Hollande à Cuba: au-delà du symbole, des questions épineuses
Il est le premier chef d’Etat occidental à se rendre à Cuba depuis l’annonce du dégel entre l’île et les Etats-Unis. François Hollande effectue, ce lundi 11 mai, une visite historique à La Havane. Il doit y défendre les intérêts français et européens dans un pays qui aspire à l’ouverture économique.
Avec notre envoyé spécial à La Havane, Florent Guignard
Dès son arrivée, le chef de l’Etat français a évoqué le symbole fort de cette visite du 11 mai à Cuba. François Hollande avait salué le geste de Barack Obama à l’égard de Cuba, mais il sait que le sien restera aussi dans l’Histoire : il est le premier chef d’Etat occidental à fouler le sol cubain depuis l’annonce du dégel avec Washington.

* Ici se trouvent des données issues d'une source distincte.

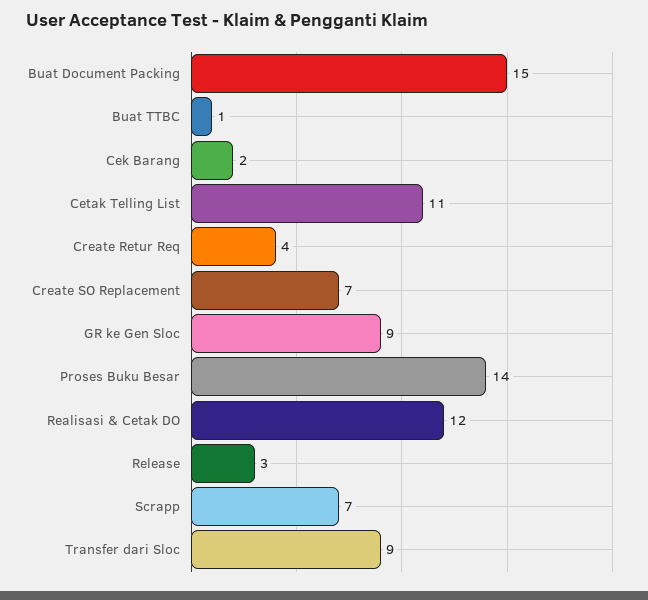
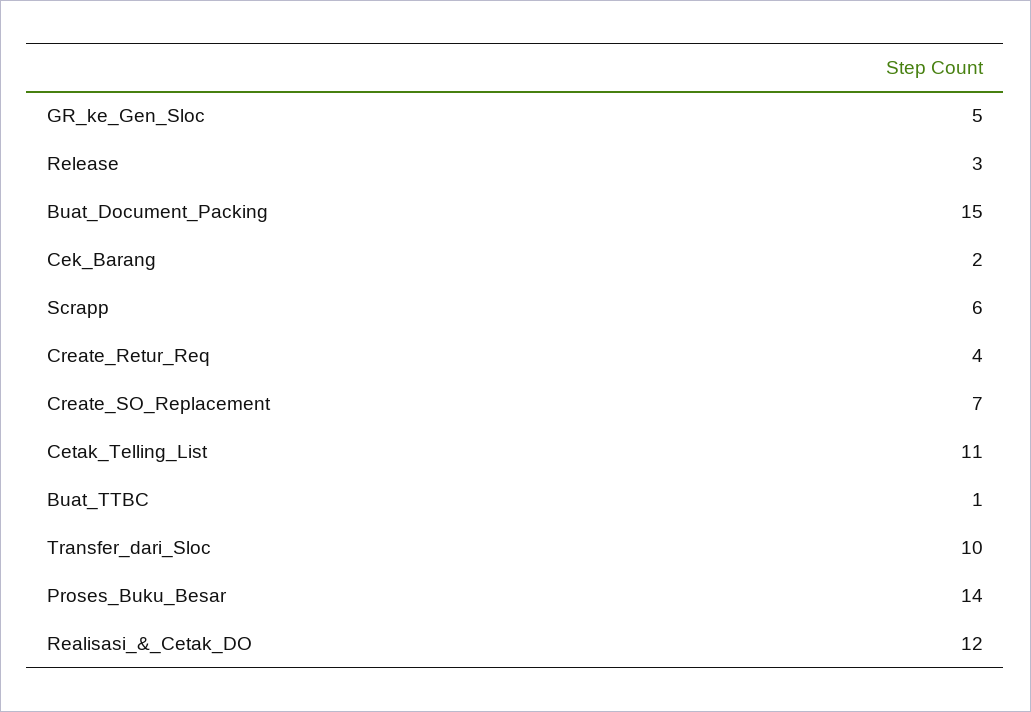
GR ke Gen Sloc: 9 -> 5
Scrapp: 7 -> 6
Transfer dari Sloc: 9 -> 10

Alors ce n’est peut-être pas un hasard si François Hollande a le privilège d’être reçu par Raul Castro en fin d’après-midi ici au palais de la Révolution. La France a toujours soutenu Cuba aux Nations unies, en votant, chaque année, en faveur de la levée de l’embargo.
Il y a aussi des liens très forts entre Cuba et la gauche française, « la mythologie de la révolution », comme le dit le président français, l’histoire d’un petit pays qui affrontait une grande puissance, l’éducation et la santé pour tous. Ce n’est pas la gauche de Hollande, lui, le social-démocrate modéré. Mais voilà, La France, vue de Cuba, est un pays ami, à plus forte raison avec un président socialiste.
Officiellement il s’agit pour la France d’accompagner Cuba dans son ouverture. Plus prosaïquement, même si on ne le dit pas comme ça du côté de l’Elysée, il s’agit de faire des affaires : Cuba s’ouvre aux investisseurs étrangers. Et il y a un marché, les Cubains ne voulant pas tomber dans les mains des seuls Américains.
François Hollande n’est donc pas venu tout seul, une trentaine de chefs d’entreprises l’accompagnent. Cuba est aussi une porte d’entrée pour certains marchés d’Amérique latine.
Pour Jesús Arboleya, professeur à l’université de La Havane, cette visite est aussi très importante pour les Cubains : « Ce qu’on observe en ce moment, c’est un regain d’intérêt pour Cuba, de la part de l’Europe et d’autres régions comme la Chine ou l’Amérique latine. Et dans ce contexte, la visite à Cuba du président français François Hollande est très importante, tout comme celle d’autres dirigeants européens qui sont venus ou qui doivent s’y rendre. »
Et l’universitaire d’espérer, dans le sillage de cette visite, un changement de politique de la part de Bruxelles : « Je pense aussi que l’Union européenne va aussi modifier sa politique à l’égard de Cuba, qu’elle va abandonner cette position commune imposée par les Etats-Unis, et qui n’était pas de l’intérêt de la plupart des Etats européens, et que la tendance est à la normalisation des relations de Cuba. […] De fait, ceux qui ont pâti de l’embargo américain sur Cuba, ce sont aussi les entreprises européennes… »
Des droits de l’homme dans la balance
Pour autant, François Hollande n’entend pas occulter totalement la question des droits de l’homme. Il promet d’en parler à Raul Castro. « Il y a eu une dérive, qui s’est atténuée grâce à l’arrivée au pouvoir d’une nouvelle génération », analyse François Hollande. Par le passé, il avait eu des mots très durs sur « les inhumanités injustifiables du régime castriste ». Le propos aujourd’hui est nettement plus conciliant.